The longest losing streak in Singapore residential prices in 17 years may prompt the government to take its foot off the brakes and relax some property curbs this year, the city-state’s second-biggest developer said.
Kwek Leng Beng, the billionaire executive chairman of City Developments, which built luxury condominiums such as the St Regis Residences near the Orchard Road shopping belt, said mid-income and low-end housing could see further price declines and the high-end market remains subdued.
“They will press the button at the right time although developers are hoping they will do it sooner than later,” Kwek said after the company’s earnings briefing on Thursday. “I think they will do something this year, that’s my speculation, as there are a lot of mid- and low-end homes coming up. I suspect it will be the abolishing of the buyer’s stamp duties.” Singapore has been successful in cooling its property market with a slew of measures to tame record prices set in 2013. They have included a cap on debt repayment costs at 60% of a borrower’s monthly income, higher stamp duties on home purchases and an increase in real estate taxes.
Home values have dropped 8.4% from the peak in 2013 and sales have since declined to about half the level that year. The government needs to calibrate cooling measures imposed on Singapore’s property market to engineer a soft landing, the Real Estate Developers’ Association of Singapore president Augustine Tan said this month.
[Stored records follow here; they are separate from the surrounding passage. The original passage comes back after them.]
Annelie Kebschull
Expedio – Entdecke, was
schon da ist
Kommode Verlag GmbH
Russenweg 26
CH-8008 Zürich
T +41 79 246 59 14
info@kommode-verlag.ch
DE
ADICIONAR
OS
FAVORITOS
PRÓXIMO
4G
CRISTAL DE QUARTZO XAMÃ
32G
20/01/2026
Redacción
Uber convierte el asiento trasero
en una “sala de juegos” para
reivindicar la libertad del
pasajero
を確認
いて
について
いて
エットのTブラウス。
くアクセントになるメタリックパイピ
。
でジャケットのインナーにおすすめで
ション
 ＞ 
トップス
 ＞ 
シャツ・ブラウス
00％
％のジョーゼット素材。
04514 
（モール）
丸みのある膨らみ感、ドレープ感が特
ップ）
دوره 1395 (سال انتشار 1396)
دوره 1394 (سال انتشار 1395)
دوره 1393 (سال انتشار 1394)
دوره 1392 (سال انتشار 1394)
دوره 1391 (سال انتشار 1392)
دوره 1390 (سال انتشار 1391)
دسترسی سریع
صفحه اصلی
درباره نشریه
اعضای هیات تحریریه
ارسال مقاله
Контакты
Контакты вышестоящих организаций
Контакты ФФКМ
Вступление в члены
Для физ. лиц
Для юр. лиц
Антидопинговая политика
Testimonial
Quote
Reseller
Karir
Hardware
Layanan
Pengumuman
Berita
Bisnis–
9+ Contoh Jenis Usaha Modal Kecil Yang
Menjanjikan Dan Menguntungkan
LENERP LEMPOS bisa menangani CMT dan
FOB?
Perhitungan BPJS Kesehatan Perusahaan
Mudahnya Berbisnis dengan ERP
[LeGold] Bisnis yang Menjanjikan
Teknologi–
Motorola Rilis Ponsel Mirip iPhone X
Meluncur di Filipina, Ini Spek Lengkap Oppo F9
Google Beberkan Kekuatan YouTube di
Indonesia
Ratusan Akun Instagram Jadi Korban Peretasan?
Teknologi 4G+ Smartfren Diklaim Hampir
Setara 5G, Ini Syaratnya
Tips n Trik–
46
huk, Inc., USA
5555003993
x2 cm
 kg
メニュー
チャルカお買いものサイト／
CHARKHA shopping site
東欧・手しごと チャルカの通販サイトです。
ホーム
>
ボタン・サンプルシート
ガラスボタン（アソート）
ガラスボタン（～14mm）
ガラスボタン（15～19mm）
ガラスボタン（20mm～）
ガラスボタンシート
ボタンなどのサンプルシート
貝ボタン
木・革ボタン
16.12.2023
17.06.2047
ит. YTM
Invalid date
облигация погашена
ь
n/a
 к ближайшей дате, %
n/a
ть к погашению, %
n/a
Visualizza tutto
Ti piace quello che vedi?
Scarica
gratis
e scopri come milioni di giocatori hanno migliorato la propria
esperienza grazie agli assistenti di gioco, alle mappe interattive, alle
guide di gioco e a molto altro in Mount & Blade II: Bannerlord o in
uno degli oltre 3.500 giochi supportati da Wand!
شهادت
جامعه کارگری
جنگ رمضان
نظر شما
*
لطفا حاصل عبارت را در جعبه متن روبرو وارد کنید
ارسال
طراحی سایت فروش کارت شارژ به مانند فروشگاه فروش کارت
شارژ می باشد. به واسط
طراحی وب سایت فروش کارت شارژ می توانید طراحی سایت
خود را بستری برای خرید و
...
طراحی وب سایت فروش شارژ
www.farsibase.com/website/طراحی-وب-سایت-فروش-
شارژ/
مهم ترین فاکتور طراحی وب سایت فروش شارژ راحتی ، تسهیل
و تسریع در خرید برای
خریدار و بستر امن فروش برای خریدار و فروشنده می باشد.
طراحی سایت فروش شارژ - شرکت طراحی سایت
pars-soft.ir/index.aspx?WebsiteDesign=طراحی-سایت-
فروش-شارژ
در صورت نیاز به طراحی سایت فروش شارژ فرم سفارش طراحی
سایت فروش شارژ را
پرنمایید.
City Developments posted a 6.7% increase in fourth-quarter profit to S$410.5mn ($293mn) in the three months ended December 31. The developer is trying to mitigate risks in Singapore by expanding overseas to markets such as China, Japan and UK. The company is expanding its fund-management platform and has completed two deals valued at S$2.6bn since December 2014. It is on target to grow fund assets under management to S$5bn by 2018.